Segundo Inês Sousa Real, a líder parlamentar do PAN, que desenhou a legislação a quatro mãos com José Magalhães, “o espírito da lei não foi o de limitar, de todo, qualquer direito, nem a liberdade de imprensa e política”. “O artigo 6º não pode ser lido de forma isolada. Neste momento, estamos a analisar as críticas, o PS já avançou com uma proposta de regulamentação e a Iniciativa Liberal também vai apresentar uma iniciativa. Dito isto: se há necessidade de clarificar a lei e deixar de forma cabal que não há alguma censura, iremos fazê-lo”, explicou à VISÃO a nova porta-voz do PAN, eleita no último fim de semana, em Tomar.

Sousa Real disse que “é até insólito que a lei esteja, ela própria, a ser alvo de fake news. Há desinformação que está a minar a discussão sobre estes fenómenos, que lá fora são abordados há mais tempo”. E defende: “O legislador não refere em lado algum que não haja um caminho a fazer e que não vá revisitar a legislação.”

“Não poderá a ERC intervir sem violar o princípio da legalidade a que está vinculada e das competências que lhe estão cometidas”

Sebastião PóvoasPresidente da Entidade Reguladora para a Comunicação Social (ERC)

Uma fiscalização sucessiva por parte do Tribunal Constitucional é, para o bastonário da Ordem dos Advogados, “uma forma de esclarecer a construção do artigo 6º, que pode colidir com a liberdade de imprensa, ao estabelecer uma espécie de controlo administrativo da informação, e tendo em conta que o Presidente da República não pediu a fiscalização preventiva – que tinha resolvido esta dúvida”.

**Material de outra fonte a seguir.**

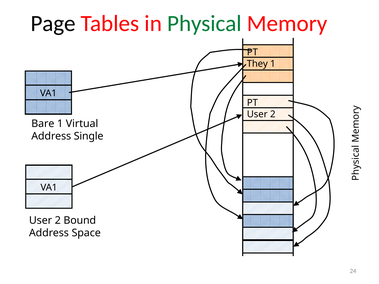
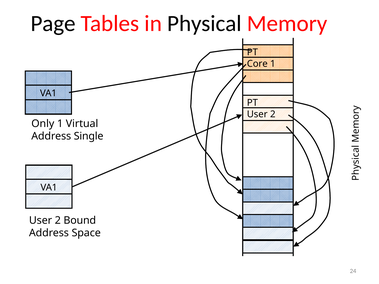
Physical colour: green -> black
They: They -> Core
Bare: Bare -> Only
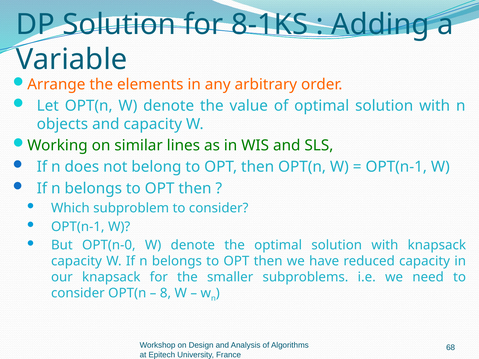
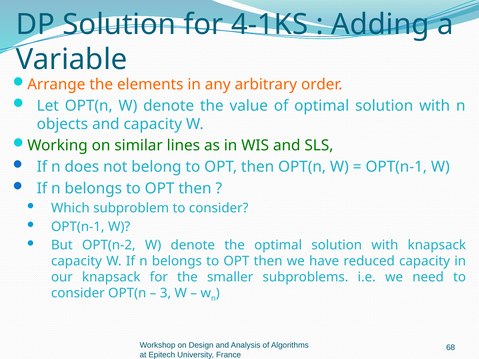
8-1KS: 8-1KS -> 4-1KS
OPT(n-0: OPT(n-0 -> OPT(n-2
8: 8 -> 3
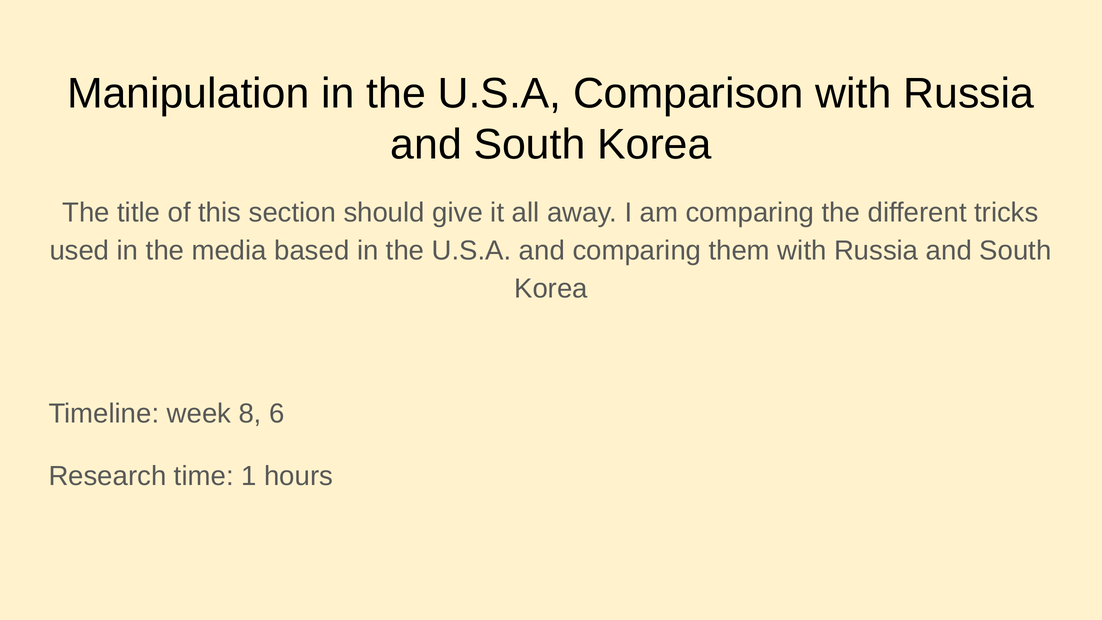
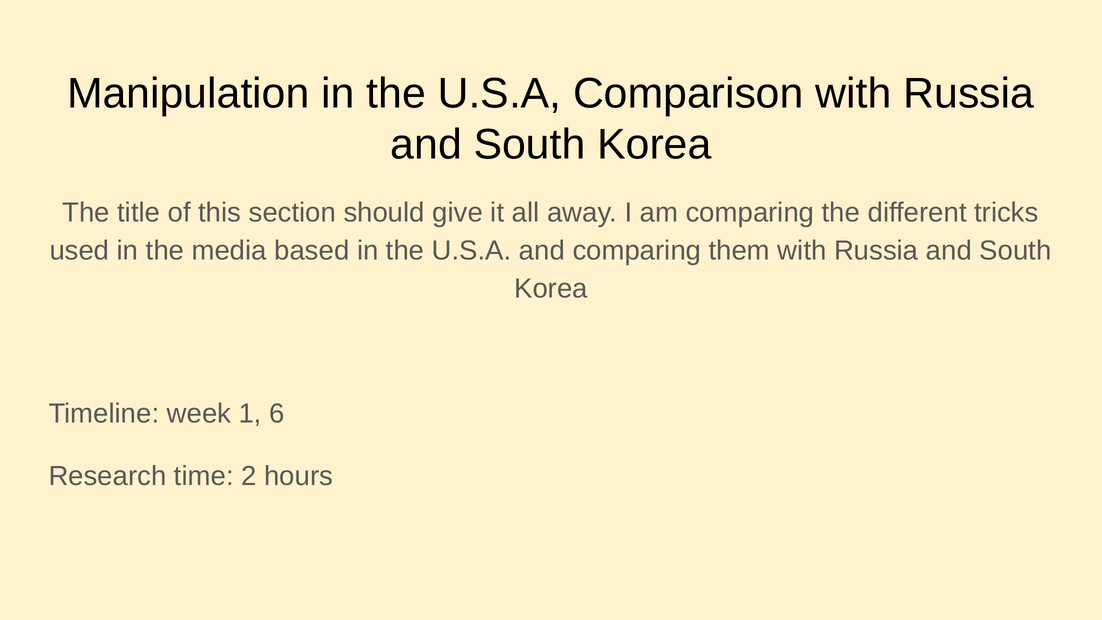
8: 8 -> 1
1: 1 -> 2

“O próprio facto de a ERC passar a ter de analisar todo o tipo de queixas que lhe cheguem sobre conteúdos na internet é um pouco preocupante”, admite Luís Menezes Leitão. “Isto são questões que advêm da lei e que nenhuma regulamentação poderá corrigir.”

Fact-check da lei

A Carta da Era Digital consiste em 21 princípios, que abrangem a vida do cidadão no ciberespaço. Inclui direitos que vão desde o “direito ao esquecimento“ ao direito à proteção contra geolocalização abusiva. Eis algumas respostas a dúvidas que se têm levantado, principalmente aquelas relativas ao polémico artigo 6º:

Quem criou a lei e quem a aprovou?
O PS foi o primeiro partido a entregar um projeto, em julho de 2020. Seguiu–se o PAN, já em setembro do ano passado. Numa primeira votação na generalidade, a 2 de outubro de 2020, antes de os projetos baixarem à Comissão Parlamentar de Assuntos Constitucionais, estiveram a favor o PS, o PAN e a deputada não inscrita Joacine Katar Moreira. As outras bancadas e a deputada não inscrita Cristina Rodrigues abstiveram-se. Já o Chega e o Iniciativa Liberal votaram contra. Depois, a 8 de abril de 2021, na votação final global, todos estiveram de acordo, à exceção do PCP, do PEV, do Chega e do Iniciativa Liberal, que se abstiveram.

Qual o motivo de vários protestos contra esta lei?
Um dos seus artigos, o 6º, que prevê que os conteúdos na internet possam ser fiscalizados, bastando uma denúncia. É à ERC – Entidade Reguladora para a Comunicação Social que irá competir essa fiscalização. Paralelamente, o Estado reconhece às entidades de utilidade pública do setor, como, por exemplo, a Associação das Rádios de Inspiração Cristã, a possibilidade de atribuírem um selo de autenticação a estruturas que façam a monitorização da desinformação – os denominados fact-checkers. Os benefícios fiscais para estas entidades e estruturas previstos na lei não vão além daqueles de que já usufruem.

Quando entra em vigor?
Em meados de julho, quando perfizerem 60 dias sobre a publicação da lei em Diário da República. Entretanto, tem 180 dias para ser regulamentada, sendo que o texto já foi entregue. O Iniciativa Liberal anunciou que vai pedir a alteração da lei. No PS, também há quem já tenha mostrado disponibilidade para tal.